Lomé — Des détenus qualifiés de prisonniers politiques incarcérés à la prison civile de Lomé observent depuis trente-cinq jours une grève de la faim illimitée. Ce mouvement, présenté par leurs soutiens comme pacifique, intervient dans un contexte de contestation de leurs conditions de détention et de la régularité des procédures judiciaires les concernant.
Selon plusieurs sources concordantes, les grévistes dénoncent des détentions jugées arbitraires, l’absence ou l’iniquité de procès, ainsi qu’un accès insuffisant aux soins médicaux. À travers cette action, ils réclament notamment le respect de leurs droits fondamentaux, un suivi médical approprié et la libération des personnes détenues pour des motifs politiques ou d’opinion.
Inquiétudes autour du suivi sanitaire
Après plus d’un mois de grève de la faim, l’état de santé des détenus suscite de vives préoccupations parmi leurs familles et les organisations de défense des droits humains. Celles-ci estiment que le suivi médical serait insuffisant et irrégulier, en dépit des obligations de l’administration pénitentiaire en matière de protection de la santé des personnes privées de liberté.
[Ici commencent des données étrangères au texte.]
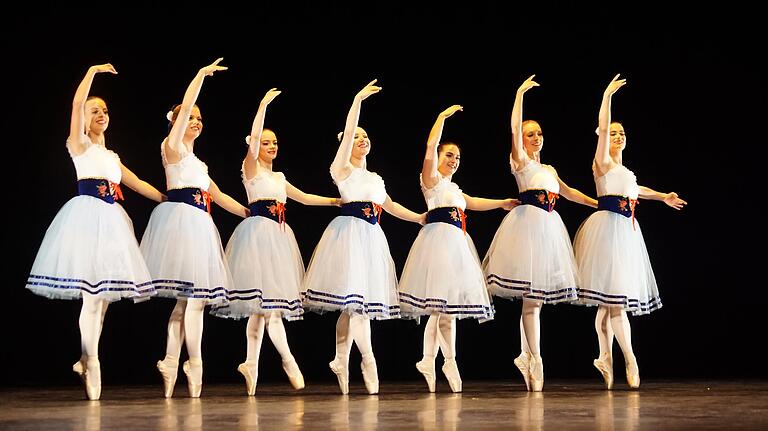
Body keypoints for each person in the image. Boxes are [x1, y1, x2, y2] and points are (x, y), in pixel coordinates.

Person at [25, 63, 165, 400]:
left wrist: (169, 200)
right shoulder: (79, 144)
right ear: (85, 118)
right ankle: (94, 361)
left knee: (102, 302)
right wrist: (91, 72)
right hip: (86, 221)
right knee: (91, 297)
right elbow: (75, 105)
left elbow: (139, 183)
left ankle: (87, 356)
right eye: (95, 109)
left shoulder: (111, 155)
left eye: (104, 109)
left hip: (113, 224)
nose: (101, 113)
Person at [211, 88, 340, 395]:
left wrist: (336, 201)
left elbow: (306, 198)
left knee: (262, 310)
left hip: (280, 240)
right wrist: (263, 107)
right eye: (265, 142)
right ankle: (288, 358)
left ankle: (251, 366)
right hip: (256, 238)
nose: (270, 146)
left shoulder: (279, 177)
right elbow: (254, 141)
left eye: (274, 143)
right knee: (269, 309)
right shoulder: (251, 168)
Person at [301, 79, 425, 395]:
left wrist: (419, 218)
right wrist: (357, 101)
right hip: (349, 237)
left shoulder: (374, 178)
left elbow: (391, 205)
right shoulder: (341, 169)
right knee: (358, 305)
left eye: (365, 136)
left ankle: (341, 360)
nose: (362, 139)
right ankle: (368, 360)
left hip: (372, 238)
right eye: (356, 136)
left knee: (353, 305)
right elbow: (349, 129)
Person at [140, 58, 249, 398]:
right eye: (190, 117)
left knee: (185, 303)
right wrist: (200, 75)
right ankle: (195, 364)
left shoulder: (198, 164)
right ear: (176, 121)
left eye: (200, 119)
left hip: (201, 225)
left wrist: (250, 213)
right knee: (196, 299)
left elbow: (218, 194)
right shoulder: (171, 147)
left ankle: (171, 361)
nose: (196, 122)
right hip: (182, 224)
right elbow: (186, 105)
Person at [482, 75, 598, 392]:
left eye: (539, 134)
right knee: (532, 301)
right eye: (530, 134)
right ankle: (536, 359)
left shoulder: (549, 170)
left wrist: (595, 202)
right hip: (527, 228)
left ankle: (525, 354)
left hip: (549, 229)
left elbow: (569, 191)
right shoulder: (519, 161)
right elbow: (513, 128)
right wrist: (519, 94)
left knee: (535, 301)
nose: (536, 138)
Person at [574, 74, 687, 390]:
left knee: (607, 304)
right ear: (604, 138)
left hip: (626, 234)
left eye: (622, 133)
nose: (618, 135)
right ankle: (630, 359)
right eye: (613, 133)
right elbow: (603, 124)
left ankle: (604, 357)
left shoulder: (626, 172)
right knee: (616, 302)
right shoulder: (603, 163)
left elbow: (638, 190)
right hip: (607, 232)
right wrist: (607, 97)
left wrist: (663, 196)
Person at [398, 105, 518, 393]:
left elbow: (473, 202)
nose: (454, 160)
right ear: (439, 157)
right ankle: (438, 360)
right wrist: (440, 119)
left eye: (458, 157)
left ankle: (439, 360)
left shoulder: (455, 189)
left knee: (445, 310)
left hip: (457, 245)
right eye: (449, 155)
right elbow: (429, 146)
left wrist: (501, 202)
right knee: (441, 307)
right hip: (438, 243)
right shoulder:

Des témoignages évoquent des difficultés d’accès aux structures hospitalières et des lenteurs administratives pour la prise en charge médicale, une situation que les observateurs jugent contraire aux normes internationales, notamment aux Règles Nelson Mandela des Nations unies relatives au traitement des détenus.
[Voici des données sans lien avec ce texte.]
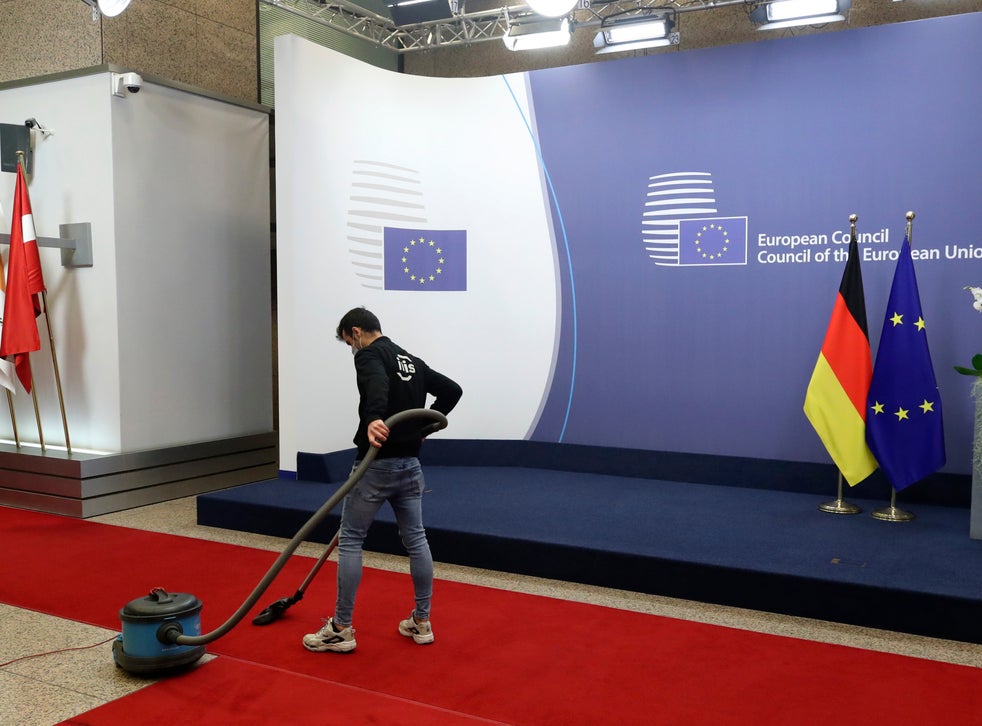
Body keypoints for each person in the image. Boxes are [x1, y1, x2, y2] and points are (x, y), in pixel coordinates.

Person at [303, 307, 462, 653]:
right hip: (410, 467)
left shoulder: (370, 355)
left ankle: (341, 628)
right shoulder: (411, 360)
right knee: (416, 540)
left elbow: (376, 384)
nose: (352, 349)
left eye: (350, 342)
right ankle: (422, 621)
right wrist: (427, 428)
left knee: (350, 541)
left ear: (356, 331)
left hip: (374, 467)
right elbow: (452, 390)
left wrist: (375, 417)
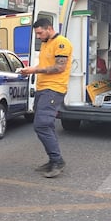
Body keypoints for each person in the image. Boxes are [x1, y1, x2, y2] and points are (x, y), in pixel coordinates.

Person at [18, 18, 72, 178]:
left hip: (54, 89)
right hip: (43, 88)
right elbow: (44, 65)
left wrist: (35, 71)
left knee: (42, 125)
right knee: (45, 125)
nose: (38, 36)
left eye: (40, 33)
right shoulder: (45, 43)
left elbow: (59, 67)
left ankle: (57, 161)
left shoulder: (62, 43)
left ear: (49, 28)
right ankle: (53, 159)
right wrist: (29, 69)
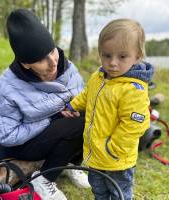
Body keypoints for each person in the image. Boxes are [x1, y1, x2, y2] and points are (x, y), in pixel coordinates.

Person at [0, 9, 90, 200]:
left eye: (52, 51)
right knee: (78, 125)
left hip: (56, 127)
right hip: (24, 143)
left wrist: (74, 109)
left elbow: (82, 96)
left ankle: (69, 164)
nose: (52, 62)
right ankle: (43, 180)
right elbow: (6, 135)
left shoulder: (67, 67)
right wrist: (53, 117)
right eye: (41, 59)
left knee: (91, 116)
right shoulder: (8, 87)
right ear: (26, 64)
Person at [62, 18, 154, 200]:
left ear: (137, 56)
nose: (112, 63)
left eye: (122, 56)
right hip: (95, 153)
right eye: (106, 55)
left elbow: (134, 125)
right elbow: (88, 94)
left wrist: (112, 148)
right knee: (98, 188)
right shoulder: (99, 77)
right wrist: (73, 105)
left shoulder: (133, 90)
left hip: (117, 160)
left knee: (118, 192)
Un climat de silence dénoncé
Les proches des détenus et certains acteurs de la société civile dénoncent également un manque de communication autour de la situation. Les informations en provenance de la prison restent limitées, tandis que les démarches des familles pour obtenir des nouvelles ou des clarifications se heurtent, selon elles, à une absence de réponses officielles.
Ce climat alimente les critiques sur une stratégie d’isolement et de restriction de l’information, perçue comme un facteur aggravant de la crise actuelle.
L’État interpellé sur ses responsabilités
À ce stade, aucune communication officielle détaillée n’a été rendue publique par les autorités togolaises concernant l’état de santé des grévistes ou les mesures prises pour répondre à leurs revendications. Pour les défenseurs des droits humains, ce silence pose la question de la responsabilité de l’État, qui demeure légalement tenu de garantir la vie et l’intégrité physique des personnes détenues.
Appels à une mobilisation internationale
Face aux risques évoqués, plusieurs organisations appellent à une implication des mécanismes régionaux et internationaux de protection des droits humains. Elles estiment que la situation dépasse le cadre strictement national et nécessite une attention des instances africaines et onusiennes compétentes, notamment en matière de détention arbitraire et de conditions carcérales.
Une mobilisation qui se poursuit
Malgré l’affaiblissement lié à la durée du mouvement, les détenus poursuivent leur grève, affirmant vouloir maintenir la pression pour faire entendre leurs revendications. Pour leurs soutiens, cette action traduit une détermination à obtenir justice et reconnaissance de leurs droits, dans un contexte où les voies de recours institutionnelles sont jugées insuffisantes.